同じく真白なローブに身を包んだ少女は、一つ目を閉じる。
「メダリオンの目覚めた今、私がその所有者を見定めるのが使命ですよね?」
「そうじゃ。三ヶ月前にお前を呼び戻したのは、こつ然としてマナの消えたメダリオンをお主が再びこの目で見てきてもらいたい訳だ」
少女の傍に置かれた杖は柔らかな光を放っている。そして、小さな手に握りしめられると光はより強く、より美しく少女の体を飾った。
「ふむ、どうやら力は順当に覚醒しているようじゃの」
「長い時間を掛けてマナを溜めてきましたからね。体の成長とともにその強さも大きさも増しているのを感じています」
少女の心強い言葉に老婆は大きくうなずいた。
「ならば頼むぞ。世界を担う白龍の巫女よ、小さな龍と共にこの広い世界を再びその眼に焼き付けるがよいぞ!」
「分かりました」
そう応えて少女は外へと踏み出る。その後ろ姿を、老婆は孫を見るように少女の姿を慈しんで見つめていた。
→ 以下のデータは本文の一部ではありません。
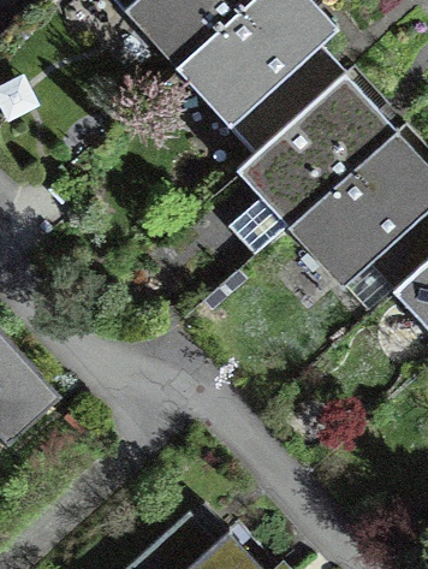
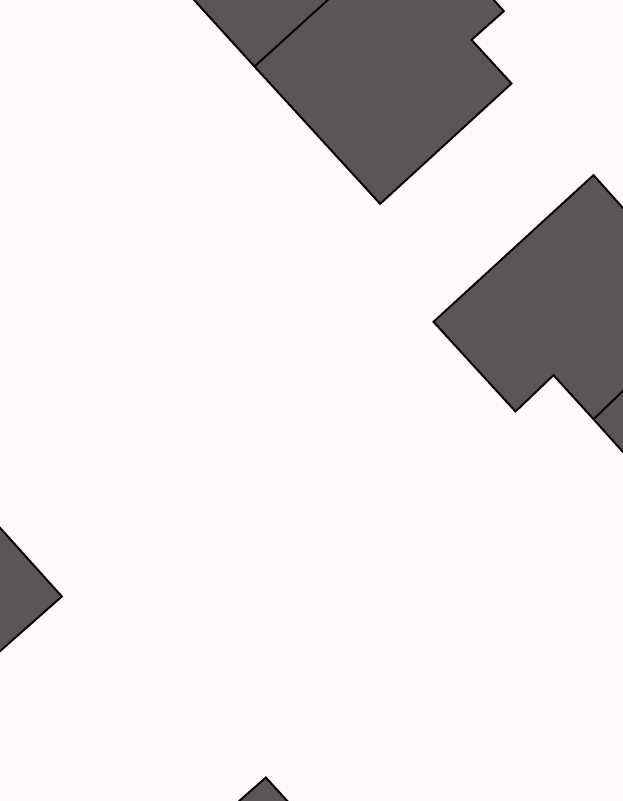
building: [230,77,393,254] -> none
「頼むぞルル……この世界の行く末はお主に懸かっておるぞ」
少女は村の門にいた。肩に乗る小さな龍は甘えるように喉を鳴らして純白の少女、ルルに頬ずりしている。
「それでは行きますよ。まずはここから一番近いリリヴィオラですね。はあ、何日掛かるのか不安ですよもう……」
そしてルルは歩き出す。自らに背負うのは使命。それはあまりに大きく、あまりに困難な旅路の始まりでもあった。